**Entries:**
-.-.-
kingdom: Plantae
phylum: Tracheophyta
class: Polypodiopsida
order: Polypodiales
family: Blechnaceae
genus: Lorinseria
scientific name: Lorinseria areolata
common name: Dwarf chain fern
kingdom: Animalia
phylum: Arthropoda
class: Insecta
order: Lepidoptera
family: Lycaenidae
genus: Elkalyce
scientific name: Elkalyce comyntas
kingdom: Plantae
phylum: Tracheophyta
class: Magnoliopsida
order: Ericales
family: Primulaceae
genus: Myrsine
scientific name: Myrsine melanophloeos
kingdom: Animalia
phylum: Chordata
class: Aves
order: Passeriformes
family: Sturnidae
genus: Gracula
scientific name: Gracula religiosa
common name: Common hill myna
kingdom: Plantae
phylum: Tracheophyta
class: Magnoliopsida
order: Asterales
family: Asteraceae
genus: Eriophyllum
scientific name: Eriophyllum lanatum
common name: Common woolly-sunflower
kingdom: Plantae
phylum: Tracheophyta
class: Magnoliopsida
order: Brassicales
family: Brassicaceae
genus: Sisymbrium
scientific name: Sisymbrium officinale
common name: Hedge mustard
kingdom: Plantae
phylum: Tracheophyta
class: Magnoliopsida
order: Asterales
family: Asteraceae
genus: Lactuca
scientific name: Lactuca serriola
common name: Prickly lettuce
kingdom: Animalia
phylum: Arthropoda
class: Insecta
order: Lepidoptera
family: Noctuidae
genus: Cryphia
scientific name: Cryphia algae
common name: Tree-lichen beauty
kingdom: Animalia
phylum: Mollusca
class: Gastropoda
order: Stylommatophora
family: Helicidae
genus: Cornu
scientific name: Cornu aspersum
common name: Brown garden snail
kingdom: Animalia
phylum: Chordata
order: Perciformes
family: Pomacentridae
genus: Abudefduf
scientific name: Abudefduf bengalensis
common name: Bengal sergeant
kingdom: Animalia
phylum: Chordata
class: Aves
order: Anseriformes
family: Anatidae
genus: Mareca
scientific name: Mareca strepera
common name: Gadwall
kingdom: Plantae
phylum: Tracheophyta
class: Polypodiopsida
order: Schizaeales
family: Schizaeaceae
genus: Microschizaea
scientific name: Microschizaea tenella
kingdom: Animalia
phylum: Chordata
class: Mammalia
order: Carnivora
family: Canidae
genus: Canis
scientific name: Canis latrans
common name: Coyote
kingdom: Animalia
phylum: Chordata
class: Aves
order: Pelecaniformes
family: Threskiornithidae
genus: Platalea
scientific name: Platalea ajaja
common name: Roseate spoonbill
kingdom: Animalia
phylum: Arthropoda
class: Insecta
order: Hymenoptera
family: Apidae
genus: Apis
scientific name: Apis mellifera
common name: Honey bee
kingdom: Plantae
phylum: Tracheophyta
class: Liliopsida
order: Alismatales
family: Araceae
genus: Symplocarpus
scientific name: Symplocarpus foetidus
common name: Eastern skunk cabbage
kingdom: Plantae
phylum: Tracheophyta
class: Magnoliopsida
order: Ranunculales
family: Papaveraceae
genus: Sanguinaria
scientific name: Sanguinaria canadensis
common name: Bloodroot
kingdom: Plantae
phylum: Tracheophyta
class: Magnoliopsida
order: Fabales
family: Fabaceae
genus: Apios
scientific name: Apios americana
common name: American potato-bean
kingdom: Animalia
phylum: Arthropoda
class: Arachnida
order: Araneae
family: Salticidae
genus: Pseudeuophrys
-.-.-
Reproduce every line of the records above verbatim, from the first line through the last.

kingdom: Plantae
phylum: Tracheophyta
class: Polypodiopsida
order: Polypodiales
family: Blechnaceae
genus: Lorinseria
scientific name: Lorinseria areolata
common name: Dwarf chain fern
kingdom: Animalia
phylum: Arthropoda
class: Insecta
order: Lepidoptera
family: Lycaenidae
genus: Elkalyce
scientific name: Elkalyce comyntas
kingdom: Plantae
phylum: Tracheophyta
class: Magnoliopsida
order: Ericales
family: Primulaceae
genus: Myrsine
scientific name: Myrsine melanophloeos
kingdom: Animalia
phylum: Chordata
class: Aves
order: Passeriformes
family: Sturnidae
genus: Gracula
scientific name: Gracula religiosa
common name: Common hill myna
kingdom: Plantae
phylum: Tracheophyta
class: Magnoliopsida
order: Asterales
family: Asteraceae
genus: Eriophyllum
scientific name: Eriophyllum lanatum
common name: Common woolly-sunflower
kingdom: Plantae
phylum: Tracheophyta
class: Magnoliopsida
order: Brassicales
family: Brassicaceae
genus: Sisymbrium
scientific name: Sisymbrium officinale
common name: Hedge mustard
kingdom: Plantae
phylum: Tracheophyta
class: Magnoliopsida
order: Asterales
family: Asteraceae
genus: Lactuca
scientific name: Lactuca serriola
common name: Prickly lettuce
kingdom: Animalia
phylum: Arthropoda
class: Insecta
order: Lepidoptera
family: Noctuidae
genus: Cryphia
scientific name: Cryphia algae
common name: Tree-lichen beauty
kingdom: Animalia
phylum: Mollusca
class: Gastropoda
order: Stylommatophora
family: Helicidae
genus: Cornu
scientific name: Cornu aspersum
common name: Brown garden snail
kingdom: Animalia
phylum: Chordata
order: Perciformes
family: Pomacentridae
genus: Abudefduf
scientific name: Abudefduf bengalensis
common name: Bengal sergeant
kingdom: Animalia
phylum: Chordata
class: Aves
order: Anseriformes
family: Anatidae
genus: Mareca
scientific name: Mareca strepera
common name: Gadwall
kingdom: Plantae
phylum: Tracheophyta
class: Polypodiopsida
order: Schizaeales
family: Schizaeaceae
genus: Microschizaea
scientific name: Microschizaea tenella
kingdom: Animalia
phylum: Chordata
class: Mammalia
order: Carnivora
family: Canidae
genus: Canis
scientific name: Canis latrans
common name: Coyote
kingdom: Animalia
phylum: Chordata
class: Aves
order: Pelecaniformes
family: Threskiornithidae
genus: Platalea
scientific name: Platalea ajaja
common name: Roseate spoonbill
kingdom: Animalia
phylum: Arthropoda
class: Insecta
order: Hymenoptera
family: Apidae
genus: Apis
scientific name: Apis mellifera
common name: Honey bee
kingdom: Plantae
phylum: Tracheophyta
class: Liliopsida
order: Alismatales
family: Araceae
genus: Symplocarpus
scientific name: Symplocarpus foetidus
common name: Eastern skunk cabbage
kingdom: Plantae
phylum: Tracheophyta
class: Magnoliopsida
order: Ranunculales
family: Papaveraceae
genus: Sanguinaria
scientific name: Sanguinaria canadensis
common name: Bloodroot
kingdom: Plantae
phylum: Tracheophyta
class: Magnoliopsida
order: Fabales
family: Fabaceae
genus: Apios
scientific name: Apios americana
common name: American potato-bean
kingdom: Animalia
phylum: Arthropoda
class: Arachnida
order: Araneae
family: Salticidae
genus: Pseudeuophrys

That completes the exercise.